Originally written 9/7/2010 - Over one year later

Unfortunately, my birth story isn't unique. While I was pregnant with Baby C, I was told he was a big baby. My doctor never did an ultrasound past 20 weeks, but she said she could tell by how full my belly was. I had an easy pregnancy and was fortunate to be in great health the entire time. My mom had 4 c-sections so I talked with my doctor multiple times about how I really wanted a vaginal birth. My mom is also a nurse of 27 years so I grew up trusting our medical system. When my doctor told me at 38 weeks that she wanted to induce to increase my chances of a vaginal birth, I felt I had no reason not to trust her judgement. She went on to tell me that even with the induction, she felt I still had a 70% chance of having a c-section. So, at 38.5 weeks, I showed up at 5am and started pitocin. Around 12pm I got an epidural and at 5pm I had only dilated to 5cm, was 70% effaced and the baby was still in the -1 position. My doctor then told me that we needed to start thinking about a c-section. I told her I wanted to wait another hour and see what happened. The nurses helped me get on to my hands and knees to labor in a different position. The hour passed and my doctor returned. I hadn't progressed at all. She said it was time to go to the OR. I remember wondering then why it was so urgent. I was fine and the baby was doing great. I asked her what could happen if I decided to keep laboring. She told me that the baby could get stuck in the birth canal and she would either have to break my pelvis or the baby's shoulder in order for him to be born. Obviously, I was scared out of my mind at what she said so I agreed. I asked everyone to leave the room and my husband and I made the decision together. I was very upset.

I'll never forget being wheeled back to the OR by myself. I remember looking up at the lights in the hallway and the chill of the OR as we entered. This was the most scared I had ever been in my life and I kept asking the nurse when Daddy B would come in. I was almost having a panic attack. Daddy B came in, they started the operation at 7pm and at 7:07pm, Baby C was born weighing 8lbs 9oz and was 21.5 inches long. They didn't hold him above the sheet and I was really disappointed. The first time I saw him was when Daddy B brought him over all bundled up. After 20 minutes, they took him to the nursery and I was left with another 45 minutes of them putting me back together. I then went to recovery and went through the most painful process of them trying to get my uterus to contract. By the time I got to my post-partum room, it was 11pm and I finally got to hold my baby.

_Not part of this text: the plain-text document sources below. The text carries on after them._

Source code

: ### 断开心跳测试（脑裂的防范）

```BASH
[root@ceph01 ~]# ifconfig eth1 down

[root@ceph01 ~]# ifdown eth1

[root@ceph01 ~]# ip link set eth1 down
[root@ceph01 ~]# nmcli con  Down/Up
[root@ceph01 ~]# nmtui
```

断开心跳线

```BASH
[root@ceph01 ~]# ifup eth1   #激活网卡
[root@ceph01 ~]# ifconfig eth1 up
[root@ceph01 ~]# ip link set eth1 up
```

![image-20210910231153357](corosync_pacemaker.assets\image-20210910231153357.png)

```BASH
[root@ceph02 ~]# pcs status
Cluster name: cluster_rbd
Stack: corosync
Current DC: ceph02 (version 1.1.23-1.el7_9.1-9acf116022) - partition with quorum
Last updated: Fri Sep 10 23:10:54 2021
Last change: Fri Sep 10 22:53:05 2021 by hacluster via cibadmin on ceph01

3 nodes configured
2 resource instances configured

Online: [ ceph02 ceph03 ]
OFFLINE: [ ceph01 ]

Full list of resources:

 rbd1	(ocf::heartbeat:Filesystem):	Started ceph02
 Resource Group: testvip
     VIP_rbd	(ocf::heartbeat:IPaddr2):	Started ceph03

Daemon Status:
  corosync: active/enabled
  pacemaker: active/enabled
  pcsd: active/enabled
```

I'm crying as I type this. I know I still have so much healing to do emotionally. Daddy B and I are going to try for #2 starting around Baby C's 2nd birthday. I am working hard to prepare myself both physically and mentally for a healthy birth and delivery. My hope with our next child is to not be induced, not have any pain medication and deliver a beautiful baby vaginally who will be placed immediately on my chest and we can start trying to nurse.

I know I can end up in another c-section. Baby C was a big boy for 38.5 weeks. But I feel if I don't do everything in my power to try and achieve a different outcome, I will never forgive myself. I think if I have done everything I can and I still end up in a c-section, I will be able to cope with the experience and know that this was simply God's plan for myself and my baby.